Rationale: Re-using identical labels provides clean before/after / environment-to-environment comparisons and enables simple grep/jq pipelines without extra bookkeeping.

Command Line (collector/analyzer)

From repository root (module directory):

go run ./src/main.go [--analyze-only=(true|false)] [--analysis-batches N] \\
   [--sites <path>] [--iterations N] [--parallel M] [--out <file>] [--log-level level]

Flags:

  • --analyze-only (bool, default false): When true, no new measurements are collected; existing result batches are summarized & compared.
  • --analysis-batches (int, default 10): Maximum recent batches to parse when analyzing only (caps work; older batches ignored beyond this window).
  • --sites (string, default ./sites.jsonc when collecting): Path to JSONC site list (ignored in analyze-only mode).
  • --iterations (int, default 1): Sequential passes over the site list (collection mode only).
  • --parallel (int, default 1): Maximum concurrent site monitors (collection mode only).
  • --out (string, default monitor_results.jsonl): Output JSON Lines file (each line = root object {meta, site_result}). Both modes read this path.
  • --http-timeout (duration, default 120s): Overall timeout per individual HTTP request (HEAD / GET / range / warm HEAD) including body transfer.
  • --stall-timeout (duration, default 20s): Abort an in-progress body transfer if no additional bytes arrive within this window (marks line with transfer_stalled).
  • --site-timeout (duration, default 120s): Overall budget per site (sequential mode) or per (site,IP) task (fanout) including DNS and all probes; aborts remaining steps if exceeded.
  • --dns-timeout (duration, default 5s): Default DNS lookup timeout used when --site-timeout is 0. In IP fanout, each pre-resolve uses min(--site-timeout, --dns-timeout).

▸ **QUESTIONS**:
1. According to the command-line notes, what is the default value of the --stall-timeout flag?
2. Update the command-line notes by rewriting the stretch from "go run ./src/main.go" through "summarized & compared.", with "measurements" replaced by "samples".

▸ **DATASET ENTRIES**:
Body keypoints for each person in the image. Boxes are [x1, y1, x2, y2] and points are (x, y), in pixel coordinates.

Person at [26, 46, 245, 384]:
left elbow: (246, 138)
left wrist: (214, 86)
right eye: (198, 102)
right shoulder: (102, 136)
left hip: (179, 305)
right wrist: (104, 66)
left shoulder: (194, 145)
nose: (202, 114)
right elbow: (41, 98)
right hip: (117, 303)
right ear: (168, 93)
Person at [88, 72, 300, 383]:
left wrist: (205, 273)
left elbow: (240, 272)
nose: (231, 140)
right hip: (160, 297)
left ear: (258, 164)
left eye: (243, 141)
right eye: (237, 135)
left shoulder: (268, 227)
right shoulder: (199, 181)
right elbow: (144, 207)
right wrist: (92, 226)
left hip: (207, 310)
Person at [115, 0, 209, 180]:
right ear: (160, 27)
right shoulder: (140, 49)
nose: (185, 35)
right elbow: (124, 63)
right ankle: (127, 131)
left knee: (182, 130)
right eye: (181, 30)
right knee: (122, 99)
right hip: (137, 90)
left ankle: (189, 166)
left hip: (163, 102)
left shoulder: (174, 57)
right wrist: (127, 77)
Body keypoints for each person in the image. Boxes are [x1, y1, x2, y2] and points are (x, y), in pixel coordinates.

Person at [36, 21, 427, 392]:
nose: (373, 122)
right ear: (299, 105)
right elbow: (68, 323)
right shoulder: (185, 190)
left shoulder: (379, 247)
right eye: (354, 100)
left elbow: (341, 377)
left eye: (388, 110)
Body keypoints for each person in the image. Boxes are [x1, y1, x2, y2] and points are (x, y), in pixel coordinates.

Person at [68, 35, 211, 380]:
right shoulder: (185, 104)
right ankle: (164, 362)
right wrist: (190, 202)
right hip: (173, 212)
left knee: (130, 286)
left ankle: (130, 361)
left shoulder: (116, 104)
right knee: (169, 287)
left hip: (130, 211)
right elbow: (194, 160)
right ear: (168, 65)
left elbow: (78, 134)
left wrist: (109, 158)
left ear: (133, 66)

▸ **SOLUTIONS IN ORDER**:
1. 20s

2.
go run ./src/main.go [--analyze-only=(true|false)] [--analysis-batches N] \\
   [--sites <path>] [--iterations N] [--parallel M] [--out <file>] [--log-level level]

Flags:

  • --analyze-only (bool, default false): When true, no new samples are collected; existing result batches are summarized & compared.